ETH (or Ethereum as it is also called) maintains the number two position with 15% of the current crypto market. While it trails BTC significantly, its fundamentals appear to be stronger.
“Both BTC and ETH experienced a comparable liquidity shock earlier this month which triggered a comparable de-levering event of their respective derivatives markets in subsequent days,” JP Morgan analysts said in a note to investors. “But ETH spot depth has recovered quicker and if anything, liquidity conditions on some exchanges is better than prior to that event.”
“Digital Silver,” as ETH is often called, received a major boost this week with the announcement by the European Investment Bank (EIB) that it issued the world’s first digital bonds on the Ethereum blockchain.
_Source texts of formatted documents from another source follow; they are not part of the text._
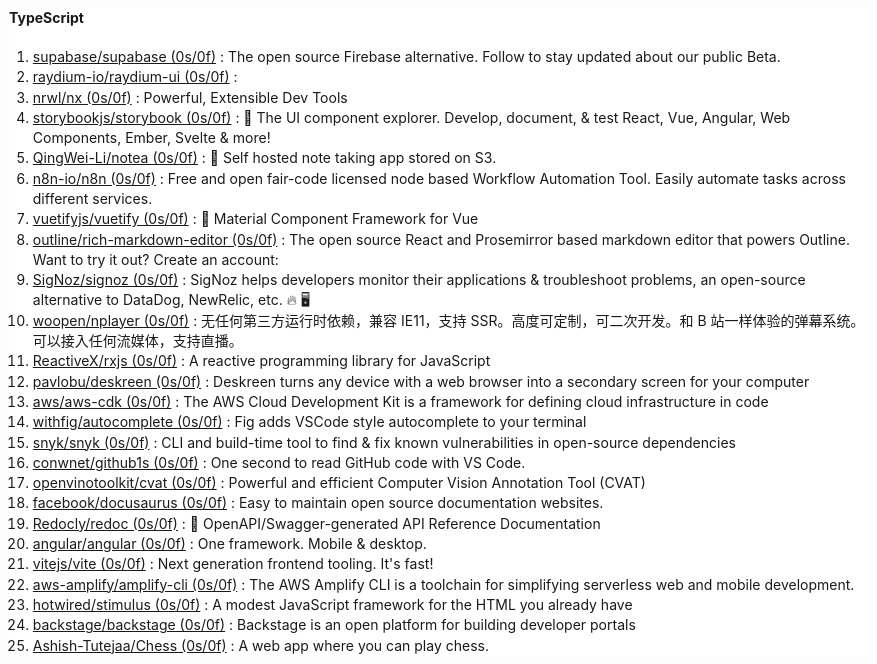 #### TypeScript
1. [supabase/supabase (0s/0f)](https://github.com/supabase/supabase) : The open source Firebase alternative. Follow to stay updated about our public Beta.
2. [raydium-io/raydium-ui (0s/0f)](https://github.com/raydium-io/raydium-ui) : 
3. [nrwl/nx (0s/0f)](https://github.com/nrwl/nx) : Powerful, Extensible Dev Tools
4. [storybookjs/storybook (0s/0f)](https://github.com/storybookjs/storybook) : 📓 The UI component explorer. Develop, document, & test React, Vue, Angular, Web Components, Ember, Svelte & more!
5. [QingWei-Li/notea (0s/0f)](https://github.com/QingWei-Li/notea) : 📒 Self hosted note taking app stored on S3.
6. [n8n-io/n8n (0s/0f)](https://github.com/n8n-io/n8n) : Free and open fair-code licensed node based Workflow Automation Tool. Easily automate tasks across different services.
7. [vuetifyjs/vuetify (0s/0f)](https://github.com/vuetifyjs/vuetify) : 🐉 Material Component Framework for Vue
8. [outline/rich-markdown-editor (0s/0f)](https://github.com/outline/rich-markdown-editor) : The open source React and Prosemirror based markdown editor that powers Outline. Want to try it out? Create an account:
9. [SigNoz/signoz (0s/0f)](https://github.com/SigNoz/signoz) : SigNoz helps developers monitor their applications & troubleshoot problems, an open-source alternative to DataDog, NewRelic, etc. 🔥 🖥
10. [woopen/nplayer (0s/0f)](https://github.com/woopen/nplayer) : 无任何第三方运行时依赖，兼容 IE11，支持 SSR。高度可定制，可二次开发。和 B 站一样体验的弹幕系统。可以接入任何流媒体，支持直播。
11. [ReactiveX/rxjs (0s/0f)](https://github.com/ReactiveX/rxjs) : A reactive programming library for JavaScript
12. [pavlobu/deskreen (0s/0f)](https://github.com/pavlobu/deskreen) : Deskreen turns any device with a web browser into a secondary screen for your computer
13. [aws/aws-cdk (0s/0f)](https://github.com/aws/aws-cdk) : The AWS Cloud Development Kit is a framework for defining cloud infrastructure in code
14. [withfig/autocomplete (0s/0f)](https://github.com/withfig/autocomplete) : Fig adds VSCode style autocomplete to your terminal
15. [snyk/snyk (0s/0f)](https://github.com/snyk/snyk) : CLI and build-time tool to find & fix known vulnerabilities in open-source dependencies
16. [conwnet/github1s (0s/0f)](https://github.com/conwnet/github1s) : One second to read GitHub code with VS Code.
17. [openvinotoolkit/cvat (0s/0f)](https://github.com/openvinotoolkit/cvat) : Powerful and efficient Computer Vision Annotation Tool (CVAT)
18. [facebook/docusaurus (0s/0f)](https://github.com/facebook/docusaurus) : Easy to maintain open source documentation websites.
19. [Redocly/redoc (0s/0f)](https://github.com/Redocly/redoc) : 📘 OpenAPI/Swagger-generated API Reference Documentation
20. [angular/angular (0s/0f)](https://github.com/angular/angular) : One framework. Mobile & desktop.
21. [vitejs/vite (0s/0f)](https://github.com/vitejs/vite) : Next generation frontend tooling. It's fast!
22. [aws-amplify/amplify-cli (0s/0f)](https://github.com/aws-amplify/amplify-cli) : The AWS Amplify CLI is a toolchain for simplifying serverless web and mobile development.
23. [hotwired/stimulus (0s/0f)](https://github.com/hotwired/stimulus) : A modest JavaScript framework for the HTML you already have
24. [backstage/backstage (0s/0f)](https://github.com/backstage/backstage) : Backstage is an open platform for building developer portals
25. [Ashish-Tutejaa/Chess (0s/0f)](https://github.com/Ashish-Tutejaa/Chess) : A web app where you can play chess.
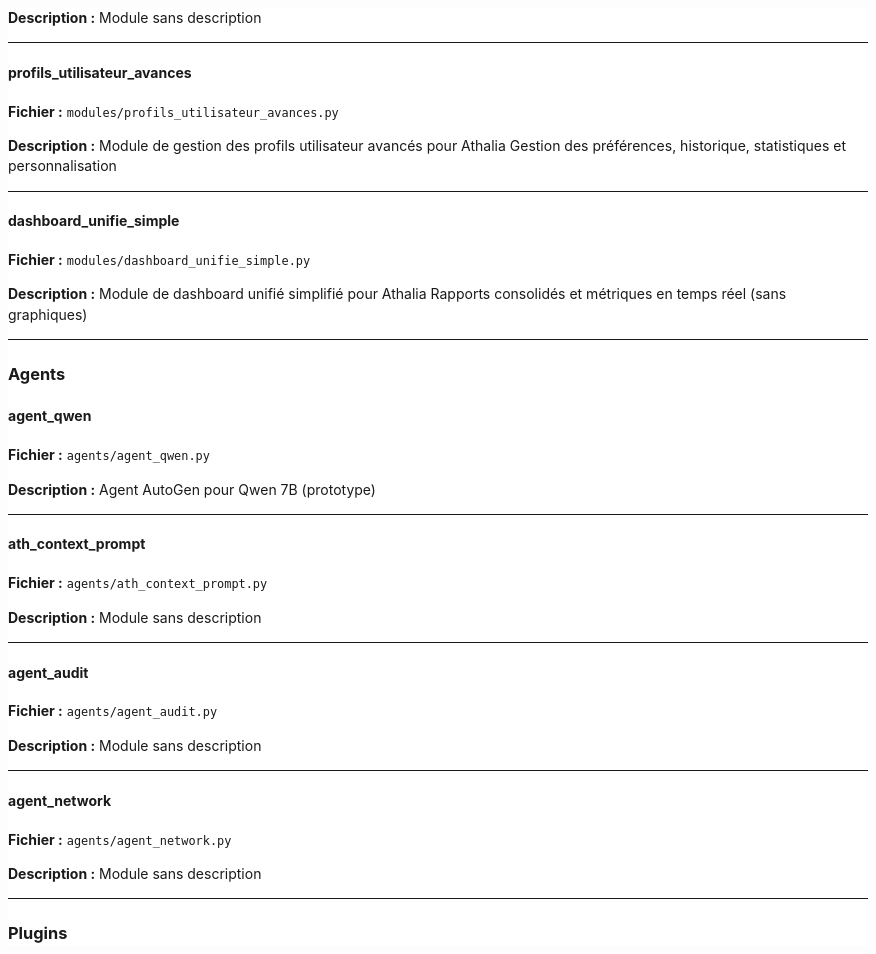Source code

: **Description :** Module sans description

---

#### profils_utilisateur_avances

**Fichier :** `modules/profils_utilisateur_avances.py`

**Description :** Module de gestion des profils utilisateur avancés pour Athalia
Gestion des préférences, historique, statistiques et personnalisation

---

#### dashboard_unifie_simple

**Fichier :** `modules/dashboard_unifie_simple.py`

**Description :** Module de dashboard unifié simplifié pour Athalia
Rapports consolidés et métriques en temps réel (sans graphiques)

---


### Agents

#### agent_qwen

**Fichier :** `agents/agent_qwen.py`

**Description :** Agent AutoGen pour Qwen 7B (prototype)

---

#### ath_context_prompt

**Fichier :** `agents/ath_context_prompt.py`

**Description :** Module sans description

---

#### agent_audit

**Fichier :** `agents/agent_audit.py`

**Description :** Module sans description

---

#### agent_network

**Fichier :** `agents/agent_network.py`

**Description :** Module sans description

---


### Plugins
“On 27 April 2021, the EIB launched a digital bond issuance on a blockchain platform, deploying this distributed ledger technology for the registration and settlement of digital bonds, in collaboration with Goldman Sachs, Santander and Societe Generale,” EIB announced.
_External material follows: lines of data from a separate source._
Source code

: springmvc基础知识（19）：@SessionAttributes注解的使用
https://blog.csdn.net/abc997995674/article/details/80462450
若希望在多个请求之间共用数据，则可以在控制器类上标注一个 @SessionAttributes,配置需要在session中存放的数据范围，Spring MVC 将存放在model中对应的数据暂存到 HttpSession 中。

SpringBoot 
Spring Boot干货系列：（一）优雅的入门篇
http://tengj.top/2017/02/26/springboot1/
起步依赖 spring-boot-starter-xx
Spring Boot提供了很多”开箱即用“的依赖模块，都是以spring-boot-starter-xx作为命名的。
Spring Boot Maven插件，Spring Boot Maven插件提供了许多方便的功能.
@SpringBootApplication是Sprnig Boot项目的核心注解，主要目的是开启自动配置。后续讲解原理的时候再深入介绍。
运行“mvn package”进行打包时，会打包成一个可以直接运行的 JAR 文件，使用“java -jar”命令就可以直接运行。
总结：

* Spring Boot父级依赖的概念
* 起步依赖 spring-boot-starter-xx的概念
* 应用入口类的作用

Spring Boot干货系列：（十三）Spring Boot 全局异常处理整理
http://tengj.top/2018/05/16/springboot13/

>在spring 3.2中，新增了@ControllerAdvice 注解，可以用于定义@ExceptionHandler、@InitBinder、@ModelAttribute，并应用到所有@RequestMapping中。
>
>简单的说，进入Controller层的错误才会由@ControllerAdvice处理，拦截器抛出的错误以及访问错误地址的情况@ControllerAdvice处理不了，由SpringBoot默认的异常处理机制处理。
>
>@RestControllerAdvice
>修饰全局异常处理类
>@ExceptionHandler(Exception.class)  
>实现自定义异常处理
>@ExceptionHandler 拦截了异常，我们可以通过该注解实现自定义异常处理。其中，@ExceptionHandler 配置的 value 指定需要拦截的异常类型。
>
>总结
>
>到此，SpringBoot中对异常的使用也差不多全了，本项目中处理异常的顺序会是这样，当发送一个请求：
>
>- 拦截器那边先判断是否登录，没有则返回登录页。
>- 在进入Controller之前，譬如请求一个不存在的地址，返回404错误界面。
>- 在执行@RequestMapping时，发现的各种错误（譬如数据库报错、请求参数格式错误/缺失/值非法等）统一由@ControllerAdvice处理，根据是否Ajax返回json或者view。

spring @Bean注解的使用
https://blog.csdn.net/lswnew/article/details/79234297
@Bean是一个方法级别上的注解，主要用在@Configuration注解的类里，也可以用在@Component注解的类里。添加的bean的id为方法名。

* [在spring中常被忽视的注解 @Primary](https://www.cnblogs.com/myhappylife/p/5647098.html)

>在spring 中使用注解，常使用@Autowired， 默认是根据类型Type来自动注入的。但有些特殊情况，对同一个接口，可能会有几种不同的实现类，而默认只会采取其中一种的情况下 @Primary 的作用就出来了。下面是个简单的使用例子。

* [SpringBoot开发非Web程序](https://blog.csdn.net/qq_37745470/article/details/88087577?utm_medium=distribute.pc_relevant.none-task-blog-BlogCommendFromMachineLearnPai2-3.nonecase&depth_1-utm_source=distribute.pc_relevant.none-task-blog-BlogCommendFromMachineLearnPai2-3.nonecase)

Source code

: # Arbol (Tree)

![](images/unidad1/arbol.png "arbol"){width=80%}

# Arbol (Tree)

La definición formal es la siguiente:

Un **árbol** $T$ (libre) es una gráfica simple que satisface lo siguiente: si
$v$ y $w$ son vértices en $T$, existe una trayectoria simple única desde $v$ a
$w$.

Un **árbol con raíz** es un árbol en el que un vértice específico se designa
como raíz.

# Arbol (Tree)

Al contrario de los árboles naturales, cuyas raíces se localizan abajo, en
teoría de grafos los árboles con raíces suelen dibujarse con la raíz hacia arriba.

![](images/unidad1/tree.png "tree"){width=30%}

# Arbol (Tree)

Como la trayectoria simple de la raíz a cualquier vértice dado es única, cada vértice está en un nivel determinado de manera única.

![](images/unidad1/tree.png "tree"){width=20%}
Banking industry leaders see the digital bonds issuance as a game-changer for the traditional financial industry.
“We expect the use of blockchain in combination with tokenization to become a game changer for the industry,” said Christoph Hock, Head of Multi-Asset Trading, Union Investment.
“We have been working on this innovative technology for several years and see a chance that it will be established as a market standard in the future.”
In the announcement, Vice President Mourinho Félix, of the European Investment Bank (EIB) was quick to address the environmental issues surrounding digital currencies. Critics of crypto often point to the tremendous amount of energy it takes to mine digital coins as a negative aspect of the coins.
“As a global leader in the green and sustainability bond markets, the EIB is clearly well-placed to lead the way now in the issuance of digital bonds on blockchain,” Félix, said. “These digital bonds will play a role in giving the Bank a quicker and more streamlined access to alternative sources of finance to boost finance for projects across the globe.”
Beyond the outside forces impacting the rise in ETH, the blockchain network is making its own changes and upgrades which will impact the future of the coin.
Most digital coins use a “proof-of-work” (PoW) model to validate each transaction on the blockchain. The Ethereum network is moving to a “proof-of-stake” (PoS) model which will streamline the transaction process and reduce energy requirements.
Moves away from mining to proof of stake is “far more ethical, far more green in how much energy it takes to create it,” investor Kevin O’Leary said in an interview with CNBC.
“Ethereum is also going through a major upgrade that will push it further from bitcoin, in theory allowing for faster transaction times and reducing the amount of power required to process transactions,” CNBC reported. “Both bitcoin’s and ether’s networks have attracted criticism from environmentalists over the impact of crypto mining on the climate.”
In addition, the Ethereum Foundation, which is the governing body for the network, is expected to implement Ethereum Improvement Protocol (EIP 1559) in July. The upgrade “will see the network’s native cryptocurrency Ether get burned every time it is used for transactions,” Blockchain News reported.
Even though the amount of Ethereum that can be created is infinite, the change in protocol is expected to create a scarcity model for the coin. Ether will “become a deflationary asset,” Nick Spanos, co-founder of Zap Protocol, told CoinDesk. “This feature will reduce the coin supply and have a corresponding effect on the price, creating an attraction point for more buyers.”
The future of Ether continues to evolve along with its network. As improvements are implemented and more people become confident with the immutable nature of the blockchain, digital coins such as Ether, the workhorse of the crypto world, will be poised to take off.